The most obvious example of her songs soundtracking my search for identity is probably her most famous track, ‘Bad Reputation’. It’s a song that yells back at every snide comment used to scare young women into behaving themselves, but with its simple and catchy chords found throughout the punk world, it gets entire arenas singing along.
Countless shows and movies have used the song to hint at a character being someone who breaks the mould. It’s a battle cry for nonconformity, and lines like “a girl can do what she wants to do” specify her not conforming to passive female gender roles, while still embracing a new kind of femininity that barks back.
http://https://www.youtube.com/watch?v=nO6YL09T8Fw
Explicitly writing these kind of rock songs about being a woman, not just while being one, was also pretty standout to my younger self. Women got mentioned in the heavier music I grew up with as accessories to the men’s fun, and as with many male-dominated environments, there seems to be a pressure to embody the stereotype of The Cool Girl. They can stay, sure, just as long as they don’t bring up their “girl drama”, or kill the mood by bitching about the serious issues of gender inequality that affect all of us.

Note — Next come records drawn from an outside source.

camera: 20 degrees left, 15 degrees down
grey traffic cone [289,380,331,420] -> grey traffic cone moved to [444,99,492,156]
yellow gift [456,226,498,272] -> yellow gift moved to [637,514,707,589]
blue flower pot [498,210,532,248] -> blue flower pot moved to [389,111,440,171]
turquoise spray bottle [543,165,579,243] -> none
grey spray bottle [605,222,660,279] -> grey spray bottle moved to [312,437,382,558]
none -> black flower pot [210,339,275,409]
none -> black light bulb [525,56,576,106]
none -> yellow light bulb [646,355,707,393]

I spent a lot of my youth trying to bend to this cliché. I was in a lot of male-dominated fandoms, from pop-punk and emo to wrestling fan communities, where I was wordlessly instructed not to be too loud, or too dramatic, or too feminist. If I talked about the sexism I experienced in those spaces, I was just a stupid girl ruining the fun. But I could never fully commit to being The Cool Girl, to playing the game, because every now and then I’d look back at my childhood heroes like Joan Jett and realise how pointless that game was. Decades before me, there were women carving their own identities without sacrificing their passion. If she didn’t have to choose between being feminine and getting her hands dirty in the rock world, maybe I didn’t have to either. Maybe being like other girls wasn’t so awful.

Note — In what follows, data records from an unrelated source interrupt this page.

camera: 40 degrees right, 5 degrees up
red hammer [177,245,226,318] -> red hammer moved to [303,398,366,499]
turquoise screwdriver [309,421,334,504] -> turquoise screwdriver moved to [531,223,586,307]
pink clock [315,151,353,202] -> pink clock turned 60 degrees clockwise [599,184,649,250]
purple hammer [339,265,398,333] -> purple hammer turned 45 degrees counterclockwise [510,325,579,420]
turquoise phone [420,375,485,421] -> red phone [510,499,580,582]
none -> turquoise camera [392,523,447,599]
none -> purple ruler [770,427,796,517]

Alternative subcultures often consist of bunch of misfits finding common ground, and that’s exactly how I felt defining myself as a “rock chick” and looking up to someone nobody else in my classes cared about. I’m not alone in all this, either. There’s something of a Riot Grrrl revival going on right now, particularly on social media platforms like Instagram and TikTok, which has led to young people re-evaluating the women who trailblazed rock before their time. In TikToks on Riot Grrrl’s influences and predecessors, two iconoclasts keep cropping up: British punk Poly Styrene, and Joan Jett.
There’s arguments to be made that every one of Jett’s old band members from The Runaways was a game-changer. They were a band of teenage girls in a world where anything teen girls love is derided as fangirling. Even though their act was somewhat crafted for a male audience to gawk at, their high energy and confidence is something many others can reclaim. People like me weren’t their intended audience for the band, but we’re there now.
For Jett specifically, her ability to reinvent herself over the changing times has likely contributed to her enduring influences on multiple generations of defiant girls. For over a decade, she stood proudly in very male-dominated subgenres of rock, and whichever one she has found herself in, she has never compromised on her confidence.